Directions:
Copy the text of these records word for word, without including any of the pictures in your answer.

____ Given entries

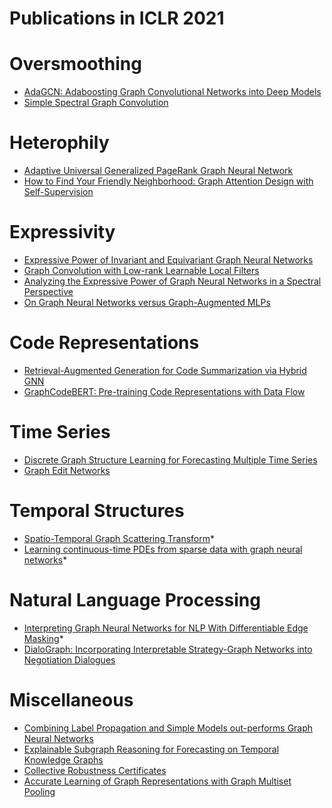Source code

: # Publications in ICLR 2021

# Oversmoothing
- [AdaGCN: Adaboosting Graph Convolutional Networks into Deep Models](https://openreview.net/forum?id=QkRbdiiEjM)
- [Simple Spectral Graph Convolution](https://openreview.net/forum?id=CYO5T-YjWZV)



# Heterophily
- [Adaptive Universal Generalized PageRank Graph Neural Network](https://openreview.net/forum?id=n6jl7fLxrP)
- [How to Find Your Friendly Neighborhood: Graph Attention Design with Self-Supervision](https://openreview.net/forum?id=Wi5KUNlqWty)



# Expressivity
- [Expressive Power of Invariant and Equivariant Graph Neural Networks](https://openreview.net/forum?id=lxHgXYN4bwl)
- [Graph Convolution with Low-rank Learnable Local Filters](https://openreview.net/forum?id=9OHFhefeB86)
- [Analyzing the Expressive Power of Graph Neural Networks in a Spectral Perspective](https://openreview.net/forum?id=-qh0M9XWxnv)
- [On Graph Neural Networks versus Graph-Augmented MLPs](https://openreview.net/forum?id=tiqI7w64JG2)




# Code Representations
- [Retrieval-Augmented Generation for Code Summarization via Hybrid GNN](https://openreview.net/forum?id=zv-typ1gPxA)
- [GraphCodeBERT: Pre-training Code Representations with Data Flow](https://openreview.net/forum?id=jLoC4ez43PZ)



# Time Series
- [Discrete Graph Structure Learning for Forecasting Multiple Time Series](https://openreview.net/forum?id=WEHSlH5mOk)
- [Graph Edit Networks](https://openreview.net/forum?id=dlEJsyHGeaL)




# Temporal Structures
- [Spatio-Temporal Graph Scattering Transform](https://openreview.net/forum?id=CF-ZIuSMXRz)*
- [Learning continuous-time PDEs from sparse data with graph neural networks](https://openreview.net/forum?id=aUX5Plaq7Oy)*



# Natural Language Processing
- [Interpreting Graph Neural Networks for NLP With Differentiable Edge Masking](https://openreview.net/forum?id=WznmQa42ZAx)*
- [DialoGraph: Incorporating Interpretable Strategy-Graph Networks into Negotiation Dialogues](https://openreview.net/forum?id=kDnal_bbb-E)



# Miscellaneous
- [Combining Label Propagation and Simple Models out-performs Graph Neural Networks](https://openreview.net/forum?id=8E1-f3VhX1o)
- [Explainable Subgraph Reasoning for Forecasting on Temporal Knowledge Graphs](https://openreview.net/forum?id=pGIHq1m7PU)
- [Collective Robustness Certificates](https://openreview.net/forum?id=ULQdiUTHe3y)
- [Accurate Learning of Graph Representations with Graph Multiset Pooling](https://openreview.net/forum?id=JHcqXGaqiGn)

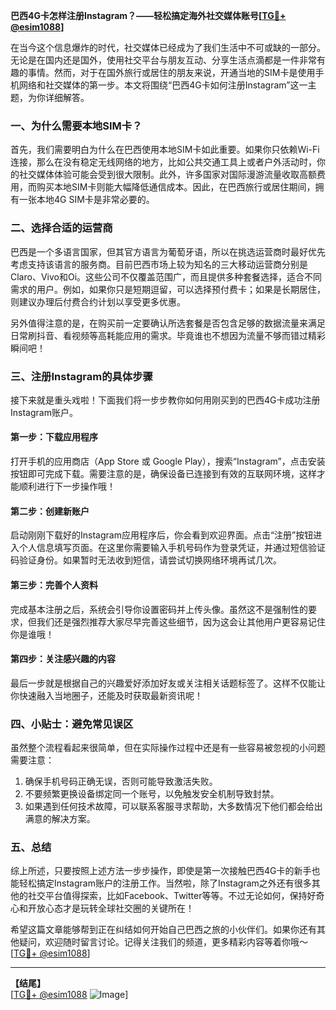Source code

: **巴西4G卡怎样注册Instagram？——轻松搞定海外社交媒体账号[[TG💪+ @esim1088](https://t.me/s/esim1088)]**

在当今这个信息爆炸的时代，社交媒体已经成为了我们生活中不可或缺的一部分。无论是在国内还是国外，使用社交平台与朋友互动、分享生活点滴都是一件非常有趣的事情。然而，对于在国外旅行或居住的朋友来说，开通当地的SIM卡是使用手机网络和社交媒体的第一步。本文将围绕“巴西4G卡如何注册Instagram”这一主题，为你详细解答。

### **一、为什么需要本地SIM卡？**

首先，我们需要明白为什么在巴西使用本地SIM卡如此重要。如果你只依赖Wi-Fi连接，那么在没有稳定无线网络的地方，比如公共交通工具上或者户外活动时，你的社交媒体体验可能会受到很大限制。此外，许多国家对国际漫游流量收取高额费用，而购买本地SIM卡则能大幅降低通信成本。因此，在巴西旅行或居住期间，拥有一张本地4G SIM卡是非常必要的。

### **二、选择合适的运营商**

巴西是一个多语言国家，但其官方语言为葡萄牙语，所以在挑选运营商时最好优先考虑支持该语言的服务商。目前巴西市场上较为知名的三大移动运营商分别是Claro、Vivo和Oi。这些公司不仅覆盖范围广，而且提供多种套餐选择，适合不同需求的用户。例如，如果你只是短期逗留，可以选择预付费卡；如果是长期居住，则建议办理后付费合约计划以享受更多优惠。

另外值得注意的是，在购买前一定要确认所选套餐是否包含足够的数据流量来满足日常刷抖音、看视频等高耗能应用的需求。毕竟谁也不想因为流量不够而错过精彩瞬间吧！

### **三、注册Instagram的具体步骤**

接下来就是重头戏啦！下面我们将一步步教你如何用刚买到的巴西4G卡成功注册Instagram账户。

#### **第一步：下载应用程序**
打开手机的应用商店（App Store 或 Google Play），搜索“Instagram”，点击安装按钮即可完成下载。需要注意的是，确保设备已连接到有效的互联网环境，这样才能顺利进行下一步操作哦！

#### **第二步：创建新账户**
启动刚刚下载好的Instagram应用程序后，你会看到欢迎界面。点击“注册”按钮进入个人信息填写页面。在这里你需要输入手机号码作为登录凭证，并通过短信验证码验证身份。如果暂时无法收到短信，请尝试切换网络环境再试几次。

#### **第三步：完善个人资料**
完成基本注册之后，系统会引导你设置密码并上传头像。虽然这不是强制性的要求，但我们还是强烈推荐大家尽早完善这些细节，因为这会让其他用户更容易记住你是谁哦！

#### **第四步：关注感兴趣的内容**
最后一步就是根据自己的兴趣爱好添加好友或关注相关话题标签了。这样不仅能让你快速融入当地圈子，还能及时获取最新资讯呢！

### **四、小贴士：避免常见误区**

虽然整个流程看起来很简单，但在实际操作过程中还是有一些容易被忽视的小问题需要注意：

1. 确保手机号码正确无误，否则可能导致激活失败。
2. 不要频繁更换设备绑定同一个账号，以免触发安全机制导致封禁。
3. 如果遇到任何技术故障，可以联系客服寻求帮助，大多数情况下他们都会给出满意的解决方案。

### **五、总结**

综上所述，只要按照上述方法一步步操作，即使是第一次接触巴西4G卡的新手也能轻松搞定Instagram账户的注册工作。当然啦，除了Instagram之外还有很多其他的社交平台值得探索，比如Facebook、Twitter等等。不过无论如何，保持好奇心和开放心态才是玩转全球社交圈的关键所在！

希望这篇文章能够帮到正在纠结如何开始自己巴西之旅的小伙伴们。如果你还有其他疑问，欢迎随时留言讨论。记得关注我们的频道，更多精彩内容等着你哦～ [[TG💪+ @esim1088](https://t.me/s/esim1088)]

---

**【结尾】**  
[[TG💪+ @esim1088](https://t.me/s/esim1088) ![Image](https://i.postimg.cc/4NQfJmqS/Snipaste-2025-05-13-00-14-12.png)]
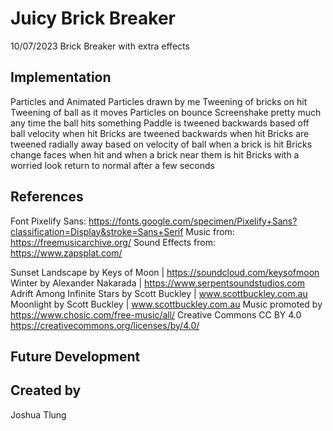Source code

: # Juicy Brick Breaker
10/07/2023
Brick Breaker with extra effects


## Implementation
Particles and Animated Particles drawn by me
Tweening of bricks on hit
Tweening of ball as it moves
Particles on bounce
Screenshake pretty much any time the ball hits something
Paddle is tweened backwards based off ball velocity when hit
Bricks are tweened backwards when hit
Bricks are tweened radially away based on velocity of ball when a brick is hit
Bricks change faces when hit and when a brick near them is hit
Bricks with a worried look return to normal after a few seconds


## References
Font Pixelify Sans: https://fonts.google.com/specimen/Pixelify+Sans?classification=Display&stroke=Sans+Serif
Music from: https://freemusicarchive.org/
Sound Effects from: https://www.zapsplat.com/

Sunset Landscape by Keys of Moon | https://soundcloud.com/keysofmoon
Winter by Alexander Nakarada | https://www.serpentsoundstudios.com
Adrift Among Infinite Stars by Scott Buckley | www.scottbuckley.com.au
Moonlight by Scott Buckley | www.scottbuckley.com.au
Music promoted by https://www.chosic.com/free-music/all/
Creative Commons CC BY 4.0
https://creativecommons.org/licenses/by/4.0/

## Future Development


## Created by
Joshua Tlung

________

Task solution:
Source code

: # Publications in ICLR 2021

# Oversmoothing
- [AdaGCN: Adaboosting Graph Convolutional Networks into Deep Models](https://openreview.net/forum?id=QkRbdiiEjM)
- [Simple Spectral Graph Convolution](https://openreview.net/forum?id=CYO5T-YjWZV)



# Heterophily
- [Adaptive Universal Generalized PageRank Graph Neural Network](https://openreview.net/forum?id=n6jl7fLxrP)
- [How to Find Your Friendly Neighborhood: Graph Attention Design with Self-Supervision](https://openreview.net/forum?id=Wi5KUNlqWty)



# Expressivity
- [Expressive Power of Invariant and Equivariant Graph Neural Networks](https://openreview.net/forum?id=lxHgXYN4bwl)
- [Graph Convolution with Low-rank Learnable Local Filters](https://openreview.net/forum?id=9OHFhefeB86)
- [Analyzing the Expressive Power of Graph Neural Networks in a Spectral Perspective](https://openreview.net/forum?id=-qh0M9XWxnv)
- [On Graph Neural Networks versus Graph-Augmented MLPs](https://openreview.net/forum?id=tiqI7w64JG2)




# Code Representations
- [Retrieval-Augmented Generation for Code Summarization via Hybrid GNN](https://openreview.net/forum?id=zv-typ1gPxA)
- [GraphCodeBERT: Pre-training Code Representations with Data Flow](https://openreview.net/forum?id=jLoC4ez43PZ)



# Time Series
- [Discrete Graph Structure Learning for Forecasting Multiple Time Series](https://openreview.net/forum?id=WEHSlH5mOk)
- [Graph Edit Networks](https://openreview.net/forum?id=dlEJsyHGeaL)




# Temporal Structures
- [Spatio-Temporal Graph Scattering Transform](https://openreview.net/forum?id=CF-ZIuSMXRz)*
- [Learning continuous-time PDEs from sparse data with graph neural networks](https://openreview.net/forum?id=aUX5Plaq7Oy)*



# Natural Language Processing
- [Interpreting Graph Neural Networks for NLP With Differentiable Edge Masking](https://openreview.net/forum?id=WznmQa42ZAx)*
- [DialoGraph: Incorporating Interpretable Strategy-Graph Networks into Negotiation Dialogues](https://openreview.net/forum?id=kDnal_bbb-E)



# Miscellaneous
- [Combining Label Propagation and Simple Models out-performs Graph Neural Networks](https://openreview.net/forum?id=8E1-f3VhX1o)
- [Explainable Subgraph Reasoning for Forecasting on Temporal Knowledge Graphs](https://openreview.net/forum?id=pGIHq1m7PU)
- [Collective Robustness Certificates](https://openreview.net/forum?id=ULQdiUTHe3y)
- [Accurate Learning of Graph Representations with Graph Multiset Pooling](https://openreview.net/forum?id=JHcqXGaqiGn)

Source code

: **巴西4G卡怎样注册Instagram？——轻松搞定海外社交媒体账号[[TG💪+ @esim1088](https://t.me/s/esim1088)]**

在当今这个信息爆炸的时代，社交媒体已经成为了我们生活中不可或缺的一部分。无论是在国内还是国外，使用社交平台与朋友互动、分享生活点滴都是一件非常有趣的事情。然而，对于在国外旅行或居住的朋友来说，开通当地的SIM卡是使用手机网络和社交媒体的第一步。本文将围绕“巴西4G卡如何注册Instagram”这一主题，为你详细解答。

### **一、为什么需要本地SIM卡？**

首先，我们需要明白为什么在巴西使用本地SIM卡如此重要。如果你只依赖Wi-Fi连接，那么在没有稳定无线网络的地方，比如公共交通工具上或者户外活动时，你的社交媒体体验可能会受到很大限制。此外，许多国家对国际漫游流量收取高额费用，而购买本地SIM卡则能大幅降低通信成本。因此，在巴西旅行或居住期间，拥有一张本地4G SIM卡是非常必要的。

### **二、选择合适的运营商**

巴西是一个多语言国家，但其官方语言为葡萄牙语，所以在挑选运营商时最好优先考虑支持该语言的服务商。目前巴西市场上较为知名的三大移动运营商分别是Claro、Vivo和Oi。这些公司不仅覆盖范围广，而且提供多种套餐选择，适合不同需求的用户。例如，如果你只是短期逗留，可以选择预付费卡；如果是长期居住，则建议办理后付费合约计划以享受更多优惠。

另外值得注意的是，在购买前一定要确认所选套餐是否包含足够的数据流量来满足日常刷抖音、看视频等高耗能应用的需求。毕竟谁也不想因为流量不够而错过精彩瞬间吧！

### **三、注册Instagram的具体步骤**

接下来就是重头戏啦！下面我们将一步步教你如何用刚买到的巴西4G卡成功注册Instagram账户。

#### **第一步：下载应用程序**
打开手机的应用商店（App Store 或 Google Play），搜索“Instagram”，点击安装按钮即可完成下载。需要注意的是，确保设备已连接到有效的互联网环境，这样才能顺利进行下一步操作哦！

#### **第二步：创建新账户**
启动刚刚下载好的Instagram应用程序后，你会看到欢迎界面。点击“注册”按钮进入个人信息填写页面。在这里你需要输入手机号码作为登录凭证，并通过短信验证码验证身份。如果暂时无法收到短信，请尝试切换网络环境再试几次。

#### **第三步：完善个人资料**
完成基本注册之后，系统会引导你设置密码并上传头像。虽然这不是强制性的要求，但我们还是强烈推荐大家尽早完善这些细节，因为这会让其他用户更容易记住你是谁哦！

#### **第四步：关注感兴趣的内容**
最后一步就是根据自己的兴趣爱好添加好友或关注相关话题标签了。这样不仅能让你快速融入当地圈子，还能及时获取最新资讯呢！

### **四、小贴士：避免常见误区**

虽然整个流程看起来很简单，但在实际操作过程中还是有一些容易被忽视的小问题需要注意：

1. 确保手机号码正确无误，否则可能导致激活失败。
2. 不要频繁更换设备绑定同一个账号，以免触发安全机制导致封禁。
3. 如果遇到任何技术故障，可以联系客服寻求帮助，大多数情况下他们都会给出满意的解决方案。

### **五、总结**

综上所述，只要按照上述方法一步步操作，即使是第一次接触巴西4G卡的新手也能轻松搞定Instagram账户的注册工作。当然啦，除了Instagram之外还有很多其他的社交平台值得探索，比如Facebook、Twitter等等。不过无论如何，保持好奇心和开放心态才是玩转全球社交圈的关键所在！

希望这篇文章能够帮到正在纠结如何开始自己巴西之旅的小伙伴们。如果你还有其他疑问，欢迎随时留言讨论。记得关注我们的频道，更多精彩内容等着你哦～ [[TG💪+ @esim1088](https://t.me/s/esim1088)]

---

**【结尾】**  
[[TG💪+ @esim1088](https://t.me/s/esim1088) ![Image](https://i.postimg.cc/4NQfJmqS/Snipaste-2025-05-13-00-14-12.png)]
Source code

: # Juicy Brick Breaker
10/07/2023
Brick Breaker with extra effects


## Implementation
Particles and Animated Particles drawn by me
Tweening of bricks on hit
Tweening of ball as it moves
Particles on bounce
Screenshake pretty much any time the ball hits something
Paddle is tweened backwards based off ball velocity when hit
Bricks are tweened backwards when hit
Bricks are tweened radially away based on velocity of ball when a brick is hit
Bricks change faces when hit and when a brick near them is hit
Bricks with a worried look return to normal after a few seconds


## References
Font Pixelify Sans: https://fonts.google.com/specimen/Pixelify+Sans?classification=Display&stroke=Sans+Serif
Music from: https://freemusicarchive.org/
Sound Effects from: https://www.zapsplat.com/

Sunset Landscape by Keys of Moon | https://soundcloud.com/keysofmoon
Winter by Alexander Nakarada | https://www.serpentsoundstudios.com
Adrift Among Infinite Stars by Scott Buckley | www.scottbuckley.com.au
Moonlight by Scott Buckley | www.scottbuckley.com.au
Music promoted by https://www.chosic.com/free-music/all/
Creative Commons CC BY 4.0
https://creativecommons.org/licenses/by/4.0/

## Future Development


## Created by
Joshua Tlung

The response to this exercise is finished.